The 82-year-old pontiff hopes to raise awareness about abuse through prayers, speeches, working groups and testimonies from victims. He said the summit was a moment to "turn this evil into an opportunity for awareness and purification" and "heal the grave wounds that the scandal of paedophilia has caused, both in the little ones and in believers". 

Those gathered heard from unnamed abuse survivors, one of whom told them: "You are the physicians of the soul and yet, with rare exceptions, you have been transformed -- in some cases -- into murderers of the soul, into murderers of the faith".

Another described the horrors of being forced to undergo three abortions after being abused by a priest.


Survivors of child abuse by clergy stand outside St Peter's Square ahead of this week's summit. Photo: Alberto Pizzoli/AFP

"We humbly and sorrowfully admit that wounds have been inflicted by us bishops on the victims and in fact the entire body of Christ," Cardinal Luis Antonio Tagle told the assembly.

"Our lack of response to the suffering of victims, even to the point of rejecting them and covering up the scandal to protect perpetrators and the institution, has injured our people, leaving a deep wound in our relationship with those we are sent to serve," he said.

The summit aims to educate 114 top bishops who will then return home with clear ideas on how to spot and deal with abuse and paedophilia. The scale of the task has been further complicated by the fact that some churches, in Asia and Africa in particular, deny the problem exists. 

"My hope would be that people see this as a turning point," said American Cardinal Blase Cupich, one of the pope's trusted allies in the United States and one of the summit's four organisers.

The US Catholic Church has been shaken by one of the gravest crises in its history, following last week's defrocking of a former cardinal -- American Theodore McCarrick -- over accusations he sexually abused a teenager 50 years ago.


Theodore McCarrick in 2015. Photo: Chip Somodevilla/AFP

'Silence a no-go'

"It's not the end game, no one can ever say that... (but) we're going to do everything possible so people are held responsible, accountable and that there is going to be transparency," Cupich told journalists said ahead of the meeting.

These three themes -- responsibility, accountability and transparency -- will form the backbone of the summit and provide its 190 participants with the keys to ensuring child safety, he said.

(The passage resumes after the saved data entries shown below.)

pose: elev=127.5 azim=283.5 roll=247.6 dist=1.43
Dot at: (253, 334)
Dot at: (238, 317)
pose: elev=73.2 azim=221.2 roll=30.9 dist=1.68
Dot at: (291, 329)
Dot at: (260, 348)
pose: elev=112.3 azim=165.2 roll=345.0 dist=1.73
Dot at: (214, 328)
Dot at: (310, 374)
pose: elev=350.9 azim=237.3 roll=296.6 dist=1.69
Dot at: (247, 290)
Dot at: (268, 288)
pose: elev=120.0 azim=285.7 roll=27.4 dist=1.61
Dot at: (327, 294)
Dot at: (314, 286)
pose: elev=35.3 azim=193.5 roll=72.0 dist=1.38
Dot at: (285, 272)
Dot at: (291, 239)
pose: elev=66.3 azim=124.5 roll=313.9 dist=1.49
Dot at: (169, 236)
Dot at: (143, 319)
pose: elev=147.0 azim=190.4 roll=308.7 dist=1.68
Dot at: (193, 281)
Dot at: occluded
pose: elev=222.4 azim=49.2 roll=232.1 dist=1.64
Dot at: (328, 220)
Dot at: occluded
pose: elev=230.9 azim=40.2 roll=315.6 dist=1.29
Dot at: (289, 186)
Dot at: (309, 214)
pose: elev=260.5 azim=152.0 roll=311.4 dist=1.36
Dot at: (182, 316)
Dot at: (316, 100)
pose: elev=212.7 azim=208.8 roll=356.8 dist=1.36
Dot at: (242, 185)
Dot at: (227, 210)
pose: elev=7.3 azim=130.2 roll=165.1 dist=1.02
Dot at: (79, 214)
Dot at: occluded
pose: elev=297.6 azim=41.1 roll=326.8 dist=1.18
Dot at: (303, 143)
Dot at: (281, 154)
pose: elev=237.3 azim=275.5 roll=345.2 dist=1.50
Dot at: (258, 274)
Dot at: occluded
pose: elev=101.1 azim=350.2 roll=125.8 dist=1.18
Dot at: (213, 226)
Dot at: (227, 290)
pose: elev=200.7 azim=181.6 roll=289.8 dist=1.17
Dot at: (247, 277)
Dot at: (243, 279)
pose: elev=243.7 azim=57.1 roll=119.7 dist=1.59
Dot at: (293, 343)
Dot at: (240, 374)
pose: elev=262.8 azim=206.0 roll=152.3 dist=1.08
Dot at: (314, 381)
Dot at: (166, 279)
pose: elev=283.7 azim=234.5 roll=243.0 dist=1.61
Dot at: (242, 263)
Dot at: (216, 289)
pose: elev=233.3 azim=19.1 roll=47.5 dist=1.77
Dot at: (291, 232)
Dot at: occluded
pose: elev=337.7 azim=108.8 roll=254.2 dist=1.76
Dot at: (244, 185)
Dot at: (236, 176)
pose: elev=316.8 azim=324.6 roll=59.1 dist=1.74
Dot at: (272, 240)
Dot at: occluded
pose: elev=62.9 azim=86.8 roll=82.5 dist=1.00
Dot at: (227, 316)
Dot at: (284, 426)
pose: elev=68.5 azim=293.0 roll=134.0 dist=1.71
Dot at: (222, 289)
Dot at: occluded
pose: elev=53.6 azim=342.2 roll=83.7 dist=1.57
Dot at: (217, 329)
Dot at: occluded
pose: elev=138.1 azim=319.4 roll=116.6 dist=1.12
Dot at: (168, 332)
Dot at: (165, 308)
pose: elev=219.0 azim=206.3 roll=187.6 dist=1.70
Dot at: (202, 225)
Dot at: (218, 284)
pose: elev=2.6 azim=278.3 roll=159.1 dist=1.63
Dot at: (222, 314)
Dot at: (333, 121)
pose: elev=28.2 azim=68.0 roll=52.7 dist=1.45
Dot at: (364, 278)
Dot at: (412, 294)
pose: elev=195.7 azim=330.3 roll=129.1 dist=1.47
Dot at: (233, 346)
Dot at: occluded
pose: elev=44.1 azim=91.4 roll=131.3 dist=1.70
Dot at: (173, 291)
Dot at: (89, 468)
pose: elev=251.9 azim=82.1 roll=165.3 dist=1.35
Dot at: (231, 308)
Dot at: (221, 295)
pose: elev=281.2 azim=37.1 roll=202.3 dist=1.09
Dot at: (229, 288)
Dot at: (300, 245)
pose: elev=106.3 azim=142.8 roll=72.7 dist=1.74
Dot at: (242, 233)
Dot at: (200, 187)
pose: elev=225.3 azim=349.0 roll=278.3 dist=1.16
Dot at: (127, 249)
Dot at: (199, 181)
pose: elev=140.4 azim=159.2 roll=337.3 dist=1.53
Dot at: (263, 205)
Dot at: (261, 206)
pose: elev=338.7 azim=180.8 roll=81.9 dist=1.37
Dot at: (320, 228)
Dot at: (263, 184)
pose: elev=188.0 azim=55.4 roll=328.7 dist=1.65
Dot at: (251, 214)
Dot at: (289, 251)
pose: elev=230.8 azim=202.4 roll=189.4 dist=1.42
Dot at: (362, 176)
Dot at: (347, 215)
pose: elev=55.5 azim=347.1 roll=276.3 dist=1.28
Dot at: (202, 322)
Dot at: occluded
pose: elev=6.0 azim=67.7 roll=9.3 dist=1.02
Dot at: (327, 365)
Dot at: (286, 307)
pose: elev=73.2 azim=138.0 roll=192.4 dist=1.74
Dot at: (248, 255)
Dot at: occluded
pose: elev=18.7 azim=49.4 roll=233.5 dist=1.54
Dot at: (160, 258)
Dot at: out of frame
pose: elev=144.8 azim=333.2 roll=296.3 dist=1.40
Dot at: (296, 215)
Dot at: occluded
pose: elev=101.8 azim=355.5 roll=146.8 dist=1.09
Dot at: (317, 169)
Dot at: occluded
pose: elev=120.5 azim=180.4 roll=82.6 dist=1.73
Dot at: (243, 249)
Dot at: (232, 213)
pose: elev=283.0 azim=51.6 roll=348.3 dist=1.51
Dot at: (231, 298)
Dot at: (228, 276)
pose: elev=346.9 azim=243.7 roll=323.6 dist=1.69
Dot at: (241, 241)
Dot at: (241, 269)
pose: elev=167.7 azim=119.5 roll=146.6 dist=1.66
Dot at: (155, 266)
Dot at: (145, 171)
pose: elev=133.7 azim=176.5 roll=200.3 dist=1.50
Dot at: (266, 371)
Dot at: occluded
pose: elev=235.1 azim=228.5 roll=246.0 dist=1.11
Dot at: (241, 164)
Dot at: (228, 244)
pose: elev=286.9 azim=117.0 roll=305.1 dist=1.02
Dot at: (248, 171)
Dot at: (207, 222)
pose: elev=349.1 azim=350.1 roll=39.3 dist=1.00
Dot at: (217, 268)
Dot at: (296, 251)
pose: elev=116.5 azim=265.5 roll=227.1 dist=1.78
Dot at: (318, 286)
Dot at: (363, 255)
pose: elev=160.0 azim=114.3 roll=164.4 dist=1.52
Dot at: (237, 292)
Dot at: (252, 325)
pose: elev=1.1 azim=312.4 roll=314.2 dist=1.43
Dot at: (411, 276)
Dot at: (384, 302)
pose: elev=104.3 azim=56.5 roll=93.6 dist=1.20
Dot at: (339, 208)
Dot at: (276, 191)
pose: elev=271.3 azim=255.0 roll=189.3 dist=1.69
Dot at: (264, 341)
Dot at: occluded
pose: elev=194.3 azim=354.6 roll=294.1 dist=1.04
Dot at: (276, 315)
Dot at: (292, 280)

There are reforms in the pipeline, such as the "tweaking" of certain canon laws, according to another of the organisers, Maltese Archbishop Charles Scicluna.

But the suggestion that Church laws need only fine-tuning has angered many, including Anne Barrett Doyle, the co-director of BishopAccountability.org, a public database that documents cases of proven or suspected cleric sex crimes.


Protesters in Rome earlier this week denounced the "wall of silence" surrounding abuse in the Church. Photo: Tiziana Fabi/AFP

"Canon law has to be changed: not tweaked, not modified, but fundamentally changed, so that it stops prioritising the priesthood... over the lives of children, and vulnerable adults who are sexually assaulted by them," she said.

Scicluna insists that summoning Church leaders from all continents to Rome "is in itself a very important message".

He spent ten years as the Vatican's top prosecutor on paedophilia cases, and was picked by Francis to travel to Chile last year to hear from victims whose voices had previously been silenced by an internal Church cover-up. Scicluna has called for an end to the code of silence and culture of denial within the centuries-old institution.

"Silence is a no-go, whether you call it omerta or simply a state of denial," he said this week. "We have to face facts because only the truth of the matter, and confronting the facts, will make us free."